Enseguida desbarra: «No se puede pintar pensando en la luna. Hay que pintar cosas que sepamos lo que son. Monteserín llamó mamarrachos en París a los cubistas por no pintar las cosas como son». Terrible trago para un artista en retirada, que acaba de enterrar a su hija abatida por la violencia de la guerra, mientras va calibrando la dimensión de sus renuncias. Monteserín se recogía de su aventura europea y en la muestra del Palacio de los Guzmanes ofrenda a la ciudad obra de París, Túnez, Florencia, Rumanía, Suiza, Montecarlo, Sicilia, Coimbra, la Costa Azul, Lisboa, Sintra, Roma, El Bierzo y mucha Maragatería. Un lote recrea los iconos más celebrados de Santa Gadea del Cid, el pueblo azoriniano de Burgos, con el colegio del Espino y la escondida portada del monasterio de Obarenes en sus alrededores.
Pero Berrueta le demanda imperativo que pinte cosas leonesas. Y los miembros de la comisión organizadora enseguida detallan el pedido: historias, muchachas del campo, minas, yedras, tipos y nombres, como la Pícara Justina. Monteserín pasaba un momento de tan graves afecciones cordiales que incluso puso en peligro su supervivencia.
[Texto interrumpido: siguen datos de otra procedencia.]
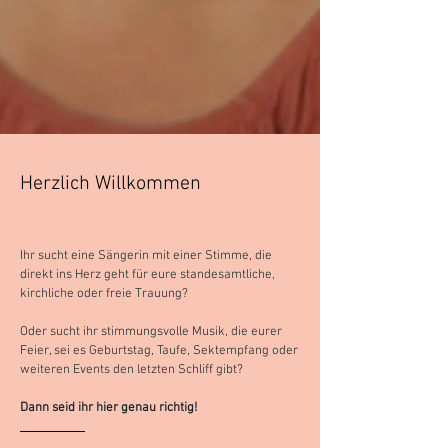
Herzlich Willkommen
Ihr sucht eine Sängerin mit einer Stimme, die
direkt ins Herz geht für eure standesamtliche,
kirchliche oder freie Trauung?
Oder sucht ihr stimmungsvolle Musik, die eurer
Feier, sei es Geburtstag, Taufe, Sektempfang oder
weiteren Events den letzten Schliff gibt?
Dann seid ihr hier genau richtig!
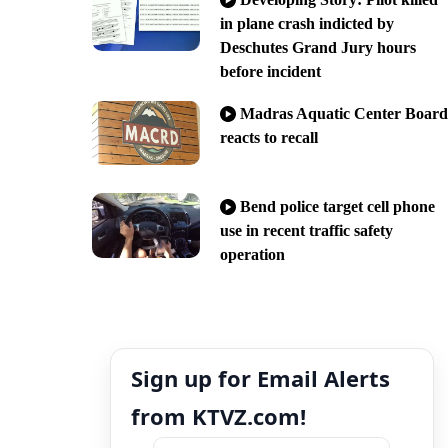
in plane crash indicted by
Deschutes Grand Jury hours
before incident
Madras Aquatic Center Board
reacts to recall
Bend police target cell phone
use in recent traffic safety
operation
Sign up for Email Alerts
from KTVZ.com!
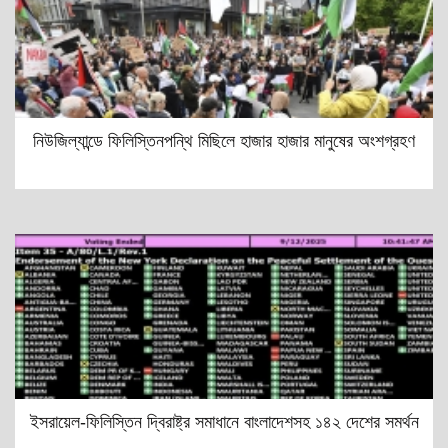
নিউজিল্যান্ডে ফিলিস্তিনপন্থি মিছিলে হাজার হাজার মানুষের অংশগ্রহণ
ইসরায়েল-ফিলিস্তিন দ্বিরাষ্ট্র সমাধানে বাংলাদেশসহ ১৪২ দেশের সমর্থন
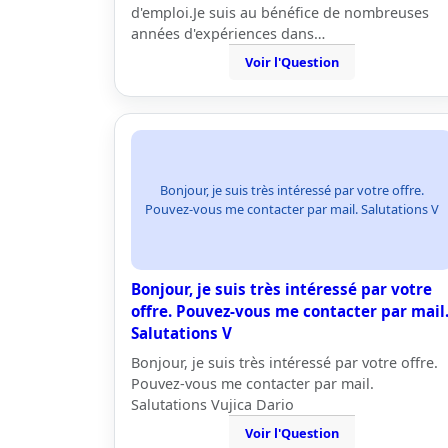
d'emploi.Je suis au bénéfice de nombreuses
années d'expériences dans…
Voir l'Question
Bonjour, je suis très intéressé par votre offre.
Pouvez-vous me contacter par mail. Salutations V
Bonjour, je suis très intéressé par votre
offre. Pouvez-vous me contacter par mail
Salutations V
Bonjour, je suis très intéressé par votre offre.
Pouvez-vous me contacter par mail.
Salutations Vujica Dario
Voir l'Question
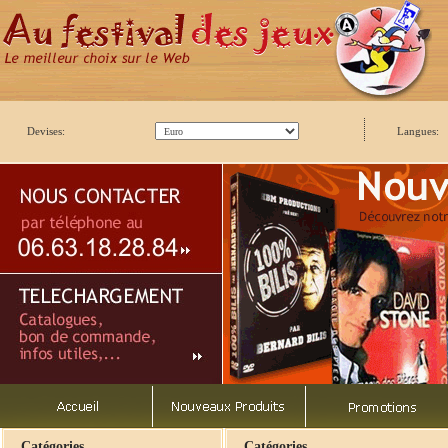
Devises:
Langues:
Catégories
Catégories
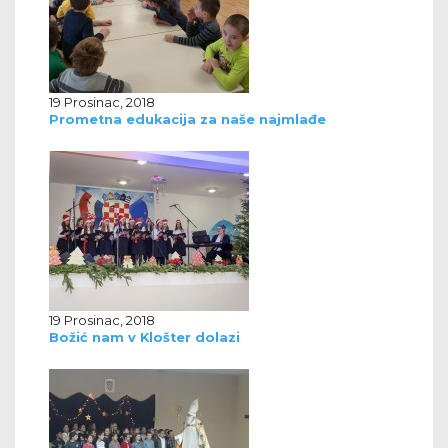
19 Prosinac, 2018
Prometna edukacija za naše najmlađe
19 Prosinac, 2018
Božić nam v Klošter dolazi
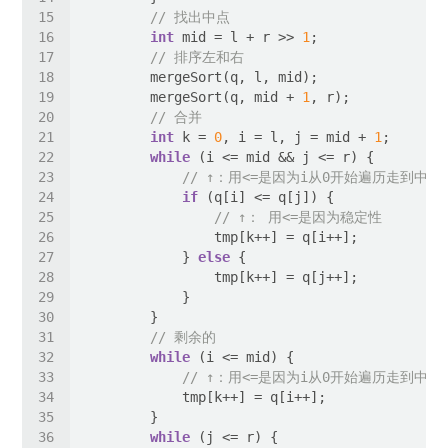
// 找出中点
int
 mid = l + r >> 
1
// 排序左和右
        mergeSort(q, mid + 
1
// 合并
int
 k = 
0
, i = l, j = mid + 
1
while
// ↑：用<=是因为i从0开始遍历走到中点
if
// ↑： 用<=是因为稳定性
            } 
else
// 剩余的
while
// ↑：用<=是因为i从0开始遍历走到中点
while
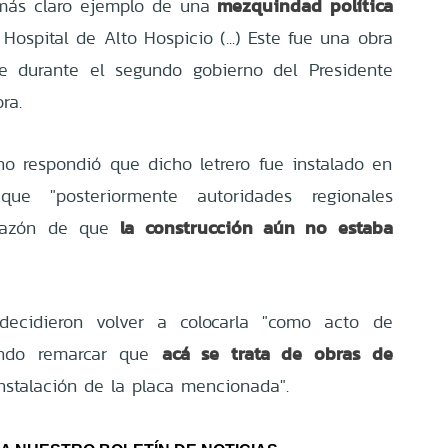
mezquindad política
más claro ejemplo de una
ospital de Alto Hospicio (...) Este fue una obra
se durante el segundo gobierno del Presidente
ra.
no respondió que dicho letrero fue instalado en
e "posteriormente autoridades regionales
la construcción aún no estaba
n razón de que
decidieron volver a colocarla "como acto de
acá se trata de obras de
ando remarcar que
instalación de la placa mencionada".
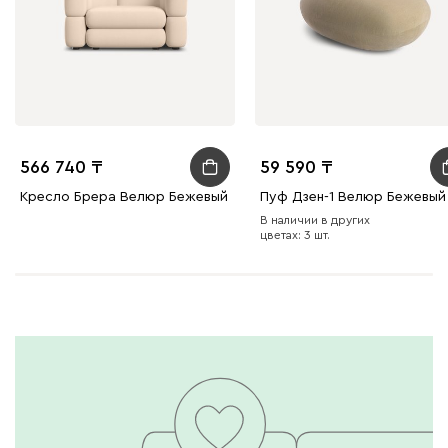
566 740
59 590
Кресло Брера Велюр Бежевый
Пуф Дзен-1 Велюр Бежевый
В наличии в других
цветах: 3 шт.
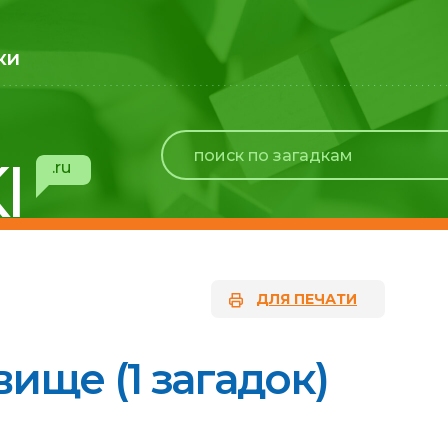
ки
I
.ru
ДЛЯ ПЕЧАТИ
ище (1 загадок)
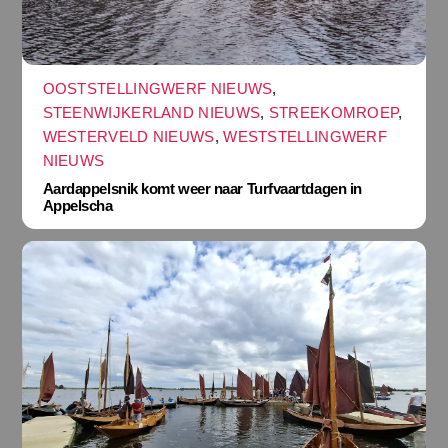
OOSTSTELLINGWERF NIEUWS
,
STEENWIJKERLAND NIEUWS
,
STREEKOMROEP
,
WESTERVELD NIEUWS
,
WESTSTELLINGWERF
NIEUWS
Aardappelsnik komt weer naar Turfvaartdagen in
Appelscha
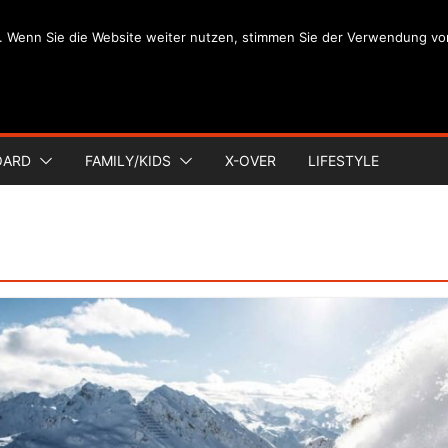
. Wenn Sie die Website weiter nutzen, stimmen Sie der Verwendung vo
OARD
FAMILY/KIDS
X-OVER
LIFESTYLE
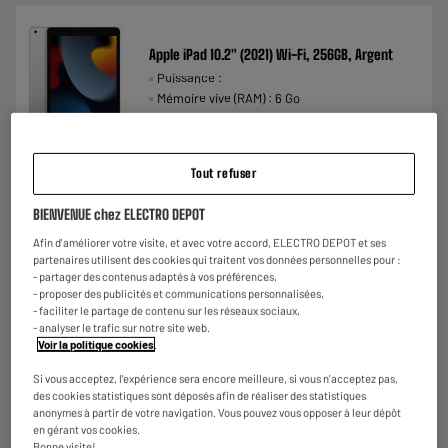
Apple iPad 10.2" (2021) Wi-Fi, 256GB, Argent
Puissance :
Mémoire vive (RAM) : 6 Go
Mémoire interne (Go) : 256 Go
€
339
98
Payer en
plusieurs fois
Comparer
Tout refuser
BIENVENUE chez ELECTRO DEPOT
Afin d'améliorer votre visite, et avec votre accord, ELECTRO DEPOT et ses
partenaires utilisent des cookies qui traitent vos données personnelles pour :
- partager des contenus adaptés à vos préférences,
- proposer des publicités et communications personnalisées,
- faciliter le partage de contenu sur les réseaux sociaux,
- analyser le trafic sur notre site web.
Voir la politique cookies
.
Si vous acceptez, l'expérience sera encore meilleure, si vous n'acceptez pas,
des cookies statistiques sont déposés afin de réaliser des statistiques
anonymes à partir de votre navigation. Vous pouvez vous opposer à leur dépôt
en gérant vos cookies.
Bonne visite!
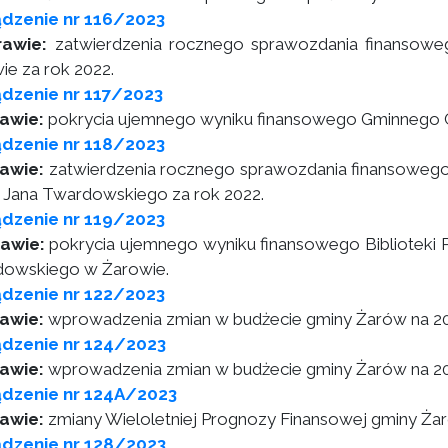
dzenie nr 116/2023
rawie:
zatwierdzenia rocznego sprawozdania finansowe
ie za rok 2022.
dzenie nr 117/2023
awie:
pokrycia ujemnego wyniku finansowego Gminnego C
dzenie nr 118/2023
rawie:
zatwierdzenia rocznego sprawozdania finansowego B
s. Jana Twardowskiego za rok 2022.
dzenie nr 119/2023
awie:
pokrycia ujemnego wyniku finansowego Biblioteki Pu
owskiego w Żarowie.
dzenie nr 122/2023
rawie:
wprowadzenia zmian w budżecie gminy Żarów na 20
ądzenie nr 124/2023
awie:
wprowadzenia zmian w budżecie gminy Żarów na 20
ądzenie nr 124A/2023
rawie:
zmiany Wieloletniej Prognozy Finansowej gminy Ża
ądzenie nr 128/2023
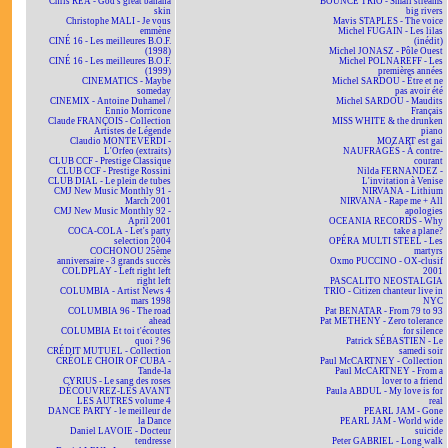
Chris REA - God's great banana
BOUNCE TRIO - Small streams
skin
big rivers
Christophe MALI - Je vous
Mavis STAPLES - The voice
emmène
Michel FUGAIN - Les lilas
CINÉ 16 - Les meilleures B.O.F.
(inédit)
(1998)
Michel JONASZ - Pôle Ouest
CINÉ 16 - Les meilleures B.O.F.
Michel POLNAREFF - Les
(1999)
premières années
CINEMATICS - Maybe
Michel SARDOU - Être et ne
someday
pas avoir été
CINEMIX - Antoine Duhamel /
Michel SARDOU - Maudits
Ennio Morricone
Français
Claude FRANÇOIS - Collection
MISS WHITE & the drunken
Artistes de Légende
piano
Claudio MONTEVERDI -
MOZART est gai
L'Orfeo (extraits)
NAUFRAGÉS - À contre-
CLUB CCF - Prestige Classique
courant
CLUB CCF - Prestige Rossini
Nilda FERNANDEZ -
CLUB DIAL - Le plein de tubes
L'invitation à Venise
CMJ New Music Monthly 91 -
NIRVANA - Lithium
March 2001
NIRVANA - Rape me + All
CMJ New Music Monthly 92 -
apologies
April 2001
OCEANIA RECORDS - Why
COCA-COLA - Let's party
take a plane?
selection 2004
OPÉRA MULTI STEEL - Les
COCHONOU 25ème
martyrs
anniversaire - 3 grands succès
Oxmo PUCCINO - OX-clusif
COLDPLAY - Left right left
2001
right left
PASCALITO NEOSTALGIA
COLUMBIA - Artist News 4
TRIO - Citizen chanteur live in
mars 1998
NYC
COLUMBIA 96 - The road
Pat BENATAR - From 79 to 93
ahead
Pat METHENY - Zero tolerance
COLUMBIA Et toi t'écoutes
for silence
quoi ? 96
Patrick SÉBASTIEN - Le
CRÉDIT MUTUEL - Collection
samedi soir
CRÉOLE CHOIR OF CUBA -
Paul McCARTNEY - Collection
Tande-la
Paul McCARTNEY - From a
CYRIUS - Le sang des roses
lover to a friend
DÉCOUVREZ-LES AVANT
Paula ABDUL - My love is for
LES AUTRES volume 4
real
DANCE PARTY - le meilleur de
PEARL JAM - Gone
la Dance
PEARL JAM - World wide
Daniel LAVOIE - Docteur
suicide
tendresse
Peter GABRIEL - Long walk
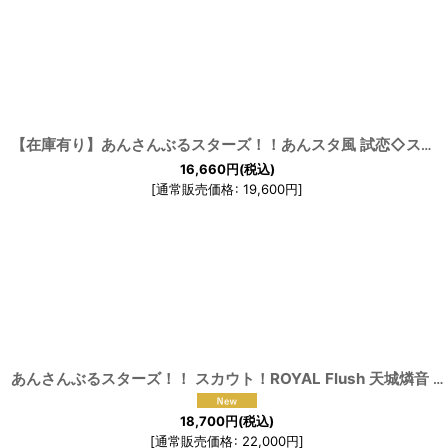
【在庫有り】あんさんぶるスターズ！！あんスタ風 試恋◇ステップで踊るラブコレクター Knights コスプレ衣装
16,660
円
(税込)
[
通常販売価格
:
19,600
円
]
あんさんぶるスターズ！！ スカウト！ROYAL Flush 天城燐音 羽風薫 七種茨 月永レオ コスプレ衣装
18,700
円
(税込)
[
通常販売価格
:
22,000
円
]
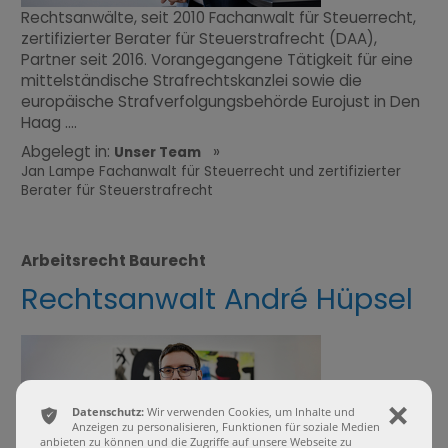
Rechtsanwälte, seit 2010 Fachanwalt für Steuerrecht,
zertifizierter Berater für Steuerstrafrecht (DAA),
Partner seit 2016. Vorangegangene Tätigkeit für eine
mittelständische Strafrechtskanzlei sowie die
europäische Strafverfolgungsbehörde Eurojust in Den
Haag ....
Abgelegt in:
»
Unser Team
Jan Lampe Fachanwalt für Steuerrecht und zertifizierter
Berater für Steuerstrafrecht
Arbeitsrecht Baurecht
Rechtsanwalt André Hüpsel
ͳ
Datenschutz:
Wir verwenden Cookies, um Inhalte und
ı
Anzeigen zu personalisieren, Funktionen für soziale Medien
anbieten zu können und die Zugriffe auf unsere Webseite zu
Pero sus nuevos patrocinadores no cejan en la encomienda: «Nuestro Romancero y lo que pueda (si es que logra unos cuantos años más de vida) de nuestra iconografía Leonesa». Todo esto y unas cuantas miserias más tuvo que digerir el artista descarriado para ser recibido en aquel universo gris. Venía de las audacias del siglo y acabó recluido en la provincia, entregado a la rutina de las clases y estirando el repertorio de sus recursos estéticos. Después de la antológica de los cuarenta, expuso en los Guzmanes y en Madrid otras cuantas veces, con cuadros crecientemente insertos en el tipismo leonés, mientras trasladaba a sus alumnos con amor, dignidad y pedagogía un panel de vivencias fascinantes, alejadas de aquel escenario agobiante de la provincia. En sus décadas finales en León practicó todas las rutinas del regionalismo, desde el retrato a los cuadros de historia pasando por los paisajes provinciales y las escenas costumbristas. La diputación le encargó sucesivos episodios en gran formato de la historia medieval leonesa. A esas alturas, Monteserín ya sabía bien cómo y cuándo convenía poner en un cuadro el poso de su alma impresionista, que a veces ilustra la vertiente más adocenada de su arte. En su estudio, atiborrado de cretonas y antiguallas, supo estimular el arte sobresaliente de Modesto Llamas y Petra Hernández, la destreza de Antonio Redondo y la belleza tan vistosa de Pilar Fernández Labrador, luego poetisa y concejal en Salamanca.